WORK TO BE COMPLETED - Working from the listing below, set down every line exactly.

PROVIDED DATA -

━━━━━━━━━━━━━━━━

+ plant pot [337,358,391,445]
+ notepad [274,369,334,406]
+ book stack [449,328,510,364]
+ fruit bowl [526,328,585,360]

━━━━━━━━━━━━━━━━

RESULT OF THE EXERCISE -
+ plant pot [337,358,391,445]
+ notepad [274,369,334,406]
+ book stack [449,328,510,364]
+ fruit bowl [526,328,585,360]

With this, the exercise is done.